Assignment | What you output must match the entries exactly, apart from the pictures, which are left out.

--------------------

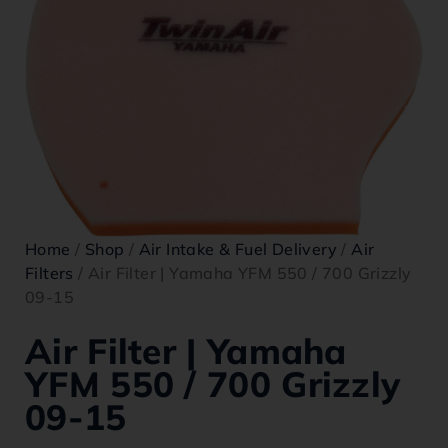
Home
/
Shop
/
Air Intake & Fuel Delivery
/
Air
Filters
/ Air Filter | Yamaha YFM 550 / 700 Grizzly
09-15
Air Filter | Yamaha
YFM 550 / 700 Grizzly
09-15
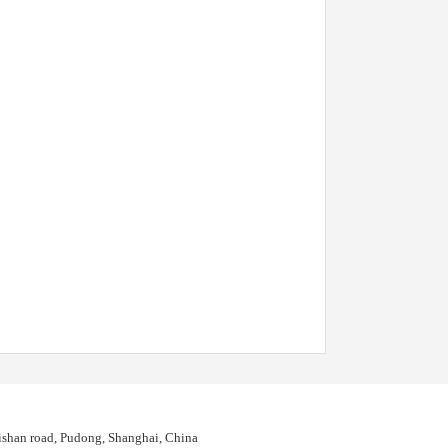
shan road, Pudong, Shanghai, China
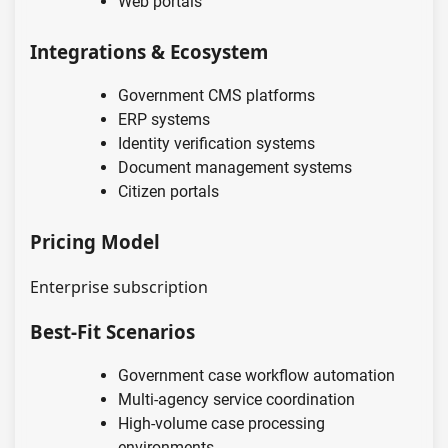
Web portals
Integrations & Ecosystem
Government CMS platforms
ERP systems
Identity verification systems
Document management systems
Citizen portals
Pricing Model
Enterprise subscription
Best-Fit Scenarios
Government case workflow automation
Multi-agency service coordination
High-volume case processing
environments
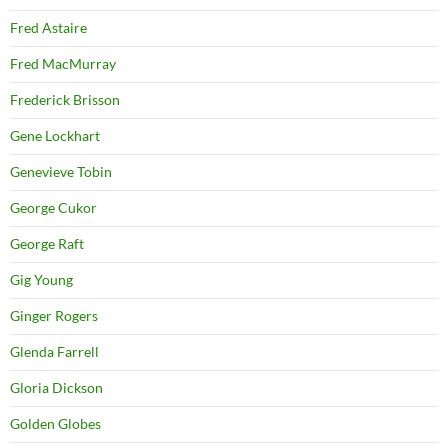
Fred Astaire
Fred MacMurray
Frederick Brisson
Gene Lockhart
Genevieve Tobin
George Cukor
George Raft
Gig Young
Ginger Rogers
Glenda Farrell
Gloria Dickson
Golden Globes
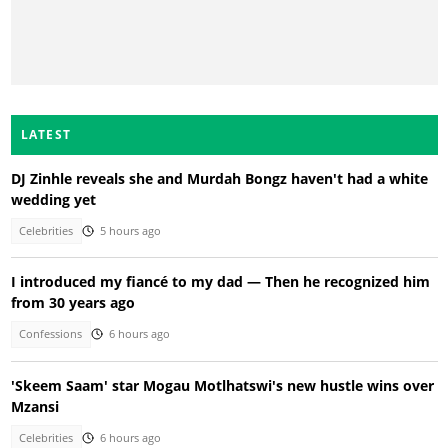
LATEST
DJ Zinhle reveals she and Murdah Bongz haven't had a white
wedding yet
Celebrities
5 hours ago
I introduced my fiancé to my dad — Then he recognized him
from 30 years ago
Confessions
6 hours ago
'Skeem Saam' star Mogau Motlhatswi's new hustle wins over
Mzansi
Celebrities
6 hours ago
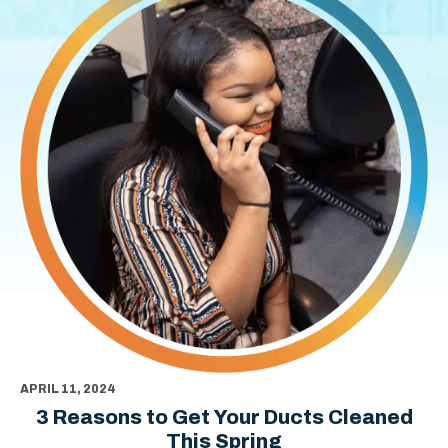
APRIL 11, 2024
3 Reasons to Get Your Ducts Cleaned
This Spring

--------------------

Completed task |
Home
/
Shop
/
Air Intake & Fuel Delivery
/
Air
Filters
/ Air Filter | Yamaha YFM 550 / 700 Grizzly
09-15
Air Filter | Yamaha
YFM 550 / 700 Grizzly
09-15
shan road, Pudong, Shanghai, China
Web portals
Integrations & Ecosystem
Government CMS platforms
ERP systems
Identity verification systems
Document management systems
Citizen portals
Pricing Model
Enterprise subscription
Best-Fit Scenarios
Government case workflow automation
Multi-agency service coordination
High-volume case processing
environments
Fred Astaire
Fred MacMurray
Frederick Brisson
Gene Lockhart
Genevieve Tobin
George Cukor
George Raft
Gig Young
Ginger Rogers
Glenda Farrell
Gloria Dickson
Golden Globes
LATEST
DJ Zinhle reveals she and Murdah Bongz haven't had a white
wedding yet
Celebrities
5 hours ago
I introduced my fiancé to my dad — Then he recognized him
from 30 years ago
Confessions
6 hours ago
'Skeem Saam' star Mogau Motlhatswi's new hustle wins over
Mzansi
Celebrities
6 hours ago
APRIL 11, 2024
3 Reasons to Get Your Ducts Cleaned
This Spring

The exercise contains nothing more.